Saved entries
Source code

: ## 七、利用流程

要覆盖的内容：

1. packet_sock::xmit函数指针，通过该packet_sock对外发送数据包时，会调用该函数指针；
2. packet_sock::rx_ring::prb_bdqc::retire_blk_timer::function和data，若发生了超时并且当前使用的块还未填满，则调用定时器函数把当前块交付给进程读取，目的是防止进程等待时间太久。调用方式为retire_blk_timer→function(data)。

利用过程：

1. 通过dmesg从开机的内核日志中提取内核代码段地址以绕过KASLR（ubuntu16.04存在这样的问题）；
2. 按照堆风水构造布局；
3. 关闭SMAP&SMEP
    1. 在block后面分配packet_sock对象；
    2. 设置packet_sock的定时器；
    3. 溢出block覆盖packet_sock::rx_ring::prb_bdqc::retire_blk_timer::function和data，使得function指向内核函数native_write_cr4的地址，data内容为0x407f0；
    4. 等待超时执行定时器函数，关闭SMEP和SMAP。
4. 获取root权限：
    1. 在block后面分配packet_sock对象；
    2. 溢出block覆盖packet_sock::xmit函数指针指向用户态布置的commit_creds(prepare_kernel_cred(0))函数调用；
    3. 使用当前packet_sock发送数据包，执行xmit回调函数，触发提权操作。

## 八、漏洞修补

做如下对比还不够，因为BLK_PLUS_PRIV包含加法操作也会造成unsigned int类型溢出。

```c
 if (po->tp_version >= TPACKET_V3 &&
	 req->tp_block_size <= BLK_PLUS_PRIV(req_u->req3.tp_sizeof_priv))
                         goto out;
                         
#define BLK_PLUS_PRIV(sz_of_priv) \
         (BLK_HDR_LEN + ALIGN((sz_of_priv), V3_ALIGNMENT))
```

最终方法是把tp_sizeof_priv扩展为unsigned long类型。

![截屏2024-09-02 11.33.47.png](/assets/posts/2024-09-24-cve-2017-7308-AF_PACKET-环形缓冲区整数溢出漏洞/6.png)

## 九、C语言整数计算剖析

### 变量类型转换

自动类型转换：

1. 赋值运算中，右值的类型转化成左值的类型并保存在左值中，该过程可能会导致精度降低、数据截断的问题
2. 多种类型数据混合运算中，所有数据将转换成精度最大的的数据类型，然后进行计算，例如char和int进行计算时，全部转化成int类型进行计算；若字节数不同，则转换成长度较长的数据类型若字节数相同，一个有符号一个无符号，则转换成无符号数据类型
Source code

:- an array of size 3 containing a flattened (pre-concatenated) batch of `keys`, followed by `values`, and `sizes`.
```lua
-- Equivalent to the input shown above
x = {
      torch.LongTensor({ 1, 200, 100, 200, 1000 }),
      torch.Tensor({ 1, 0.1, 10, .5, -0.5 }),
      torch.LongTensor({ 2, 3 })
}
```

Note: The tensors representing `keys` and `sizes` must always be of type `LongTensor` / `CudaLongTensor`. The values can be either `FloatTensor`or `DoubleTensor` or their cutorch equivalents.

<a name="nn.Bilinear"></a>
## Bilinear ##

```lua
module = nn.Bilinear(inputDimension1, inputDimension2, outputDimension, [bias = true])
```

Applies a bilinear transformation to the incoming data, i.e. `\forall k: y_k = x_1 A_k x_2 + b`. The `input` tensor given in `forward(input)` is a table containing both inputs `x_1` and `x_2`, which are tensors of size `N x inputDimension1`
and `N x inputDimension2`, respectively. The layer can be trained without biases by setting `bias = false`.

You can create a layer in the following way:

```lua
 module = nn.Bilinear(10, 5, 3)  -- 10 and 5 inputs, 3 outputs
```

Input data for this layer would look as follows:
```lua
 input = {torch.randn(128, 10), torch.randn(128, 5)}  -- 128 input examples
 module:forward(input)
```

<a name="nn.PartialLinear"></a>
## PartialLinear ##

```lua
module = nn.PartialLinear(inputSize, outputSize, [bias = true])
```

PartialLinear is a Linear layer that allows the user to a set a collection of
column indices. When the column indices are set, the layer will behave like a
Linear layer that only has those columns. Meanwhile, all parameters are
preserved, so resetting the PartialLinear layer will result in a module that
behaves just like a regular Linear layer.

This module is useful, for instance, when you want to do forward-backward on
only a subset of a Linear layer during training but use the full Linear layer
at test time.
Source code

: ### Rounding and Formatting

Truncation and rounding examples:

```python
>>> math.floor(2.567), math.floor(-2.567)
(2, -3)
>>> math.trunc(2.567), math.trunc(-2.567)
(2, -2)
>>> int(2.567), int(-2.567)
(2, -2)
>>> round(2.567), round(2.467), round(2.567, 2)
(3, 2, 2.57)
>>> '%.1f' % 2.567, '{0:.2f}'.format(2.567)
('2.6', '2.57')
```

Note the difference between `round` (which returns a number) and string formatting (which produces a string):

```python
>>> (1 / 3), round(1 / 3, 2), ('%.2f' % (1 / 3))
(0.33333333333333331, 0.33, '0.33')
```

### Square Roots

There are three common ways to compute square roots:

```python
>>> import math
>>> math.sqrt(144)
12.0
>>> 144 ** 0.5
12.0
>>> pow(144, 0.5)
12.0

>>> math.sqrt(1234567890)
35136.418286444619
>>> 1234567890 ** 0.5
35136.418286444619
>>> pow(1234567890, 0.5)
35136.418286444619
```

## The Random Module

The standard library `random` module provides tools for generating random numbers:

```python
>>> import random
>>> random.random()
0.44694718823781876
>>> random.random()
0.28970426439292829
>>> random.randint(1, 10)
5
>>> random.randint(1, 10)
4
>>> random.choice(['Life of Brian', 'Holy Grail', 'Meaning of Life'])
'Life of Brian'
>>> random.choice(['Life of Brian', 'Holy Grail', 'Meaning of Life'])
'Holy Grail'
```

## TASK PROMPT
In the entries above, please find the line with "1. 赋值运算中，右值的类型" and the line with "Applies a bilinear", then write out exactly those two lines and every line between them, and nothing more.

## SOLUTION FOR THIS TASK
1. 赋值运算中，右值的类型转化成左值的类型并保存在左值中，该过程可能会导致精度降低、数据截断的问题
2. 多种类型数据混合运算中，所有数据将转换成精度最大的的数据类型，然后进行计算，例如char和int进行计算时，全部转化成int类型进行计算；若字节数不同，则转换成长度较长的数据类型若字节数相同，一个有符号一个无符号，则转换成无符号数据类型
Source code

:- an array of size 3 containing a flattened (pre-concatenated) batch of `keys`, followed by `values`, and `sizes`.
```lua
-- Equivalent to the input shown above
x = {
      torch.LongTensor({ 1, 200, 100, 200, 1000 }),
      torch.Tensor({ 1, 0.1, 10, .5, -0.5 }),
      torch.LongTensor({ 2, 3 })
}
```

Note: The tensors representing `keys` and `sizes` must always be of type `LongTensor` / `CudaLongTensor`. The values can be either `FloatTensor`or `DoubleTensor` or their cutorch equivalents.

<a name="nn.Bilinear"></a>
## Bilinear ##

```lua
module = nn.Bilinear(inputDimension1, inputDimension2, outputDimension, [bias = true])
```

Applies a bilinear transformation to the incoming data, i.e. `\forall k: y_k = x_1 A_k x_2 + b`. The `input` tensor given in `forward(input)` is a table containing both inputs `x_1` and `x_2`, which are tensors of size `N x inputDimension1`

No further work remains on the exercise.